Sobre la virtud de la “prudencia”, San Agustín nos dice: «La prudencia es un amor que elige con sagacidad», mientras que Santo Tomás tiene una definición que es más concreta e iluminadora: «La prudencia es una virtud que se refiere a los medios y nos dice cómo debemos hacer lo que debemos hacer». Para Santo Tomás, lo que se debe hacer se debe hacer. La prudencia es sólo la amorosa reflexión para encontrar los mejores modos de hacerlo. No la virtud que dice: «No comas esa fruta», sino la que nos dice: «Antes de comerla piensa si está ya madura, porque si la comes demasiado pronto estará ácida y porque si, por vacilaciones o miedos, la dejas más tiempo del justo sin comerla la comerás cuando ya esté podrida». No es la virtud que nos dice: «Cállate, no digas la verdad», sino la que nos invita a decir la verdad, de tal manera que no hagamos daño ni a la misma verdad ni a quienes la escuchan.

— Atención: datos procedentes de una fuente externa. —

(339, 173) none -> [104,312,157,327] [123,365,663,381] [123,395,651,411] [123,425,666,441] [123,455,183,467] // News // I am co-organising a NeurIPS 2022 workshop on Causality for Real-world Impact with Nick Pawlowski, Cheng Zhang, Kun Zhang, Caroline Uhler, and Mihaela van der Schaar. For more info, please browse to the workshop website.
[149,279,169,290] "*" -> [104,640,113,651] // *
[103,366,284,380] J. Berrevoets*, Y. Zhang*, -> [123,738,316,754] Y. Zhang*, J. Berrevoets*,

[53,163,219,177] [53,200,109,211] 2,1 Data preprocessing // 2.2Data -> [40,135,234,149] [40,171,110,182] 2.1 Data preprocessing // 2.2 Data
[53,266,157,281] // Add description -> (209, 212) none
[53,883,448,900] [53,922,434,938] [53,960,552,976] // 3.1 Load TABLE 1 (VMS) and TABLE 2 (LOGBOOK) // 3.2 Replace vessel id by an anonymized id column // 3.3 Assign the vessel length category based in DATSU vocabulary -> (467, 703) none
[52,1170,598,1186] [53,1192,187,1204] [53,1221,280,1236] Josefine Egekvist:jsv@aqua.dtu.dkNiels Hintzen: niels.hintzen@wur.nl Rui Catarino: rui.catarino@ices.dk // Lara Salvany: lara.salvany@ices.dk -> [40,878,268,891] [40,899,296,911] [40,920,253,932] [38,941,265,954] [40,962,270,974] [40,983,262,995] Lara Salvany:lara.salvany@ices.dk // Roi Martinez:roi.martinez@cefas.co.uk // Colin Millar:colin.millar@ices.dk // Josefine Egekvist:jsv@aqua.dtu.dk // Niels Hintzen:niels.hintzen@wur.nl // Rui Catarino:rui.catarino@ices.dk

Suele decirse que hay verdades que no deben ser dichas. Sin embargo, toda verdad puede y debe ser dicha. Siempre que, por amor a la propia verdad, se diga dónde, cuándo y cómo debe decirse. Y no es prudente el que se calla la verdad. Es prudente el que reflexiona con seriedad sobre el modo y la ocasión de decirla.

La prudencia no es, entonces, una forma defensiva del egoísmo que me evita problemas e incomprensiones. La prudencia es un amor que elige, un amor a la propia verdad o a la propia acción que emprendemos. Y se cuida lo que se ama.